Materials provided:
◆ ◆ ◆ ◆
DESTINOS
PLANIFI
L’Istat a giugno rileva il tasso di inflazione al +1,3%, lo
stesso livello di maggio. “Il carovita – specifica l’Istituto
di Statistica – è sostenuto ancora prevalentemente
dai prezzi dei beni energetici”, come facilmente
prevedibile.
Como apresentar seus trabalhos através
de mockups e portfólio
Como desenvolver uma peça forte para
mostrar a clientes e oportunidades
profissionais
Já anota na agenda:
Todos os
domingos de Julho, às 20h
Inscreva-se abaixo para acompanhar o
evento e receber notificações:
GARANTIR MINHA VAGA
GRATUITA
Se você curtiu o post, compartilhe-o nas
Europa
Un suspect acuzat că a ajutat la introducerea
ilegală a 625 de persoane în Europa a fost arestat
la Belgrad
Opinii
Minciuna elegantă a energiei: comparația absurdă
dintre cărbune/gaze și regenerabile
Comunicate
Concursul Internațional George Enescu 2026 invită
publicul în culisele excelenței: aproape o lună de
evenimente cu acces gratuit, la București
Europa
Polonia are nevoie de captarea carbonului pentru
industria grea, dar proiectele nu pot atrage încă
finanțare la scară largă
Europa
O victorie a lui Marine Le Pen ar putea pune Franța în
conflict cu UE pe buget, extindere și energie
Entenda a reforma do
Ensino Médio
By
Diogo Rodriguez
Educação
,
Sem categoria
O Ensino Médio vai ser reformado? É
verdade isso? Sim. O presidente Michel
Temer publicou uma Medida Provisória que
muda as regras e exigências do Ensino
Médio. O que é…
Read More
◆ ◆ ◆ ◆
Work task: If a line of the material contains the string "Ensino", count it; give only the total.

Expected output: 3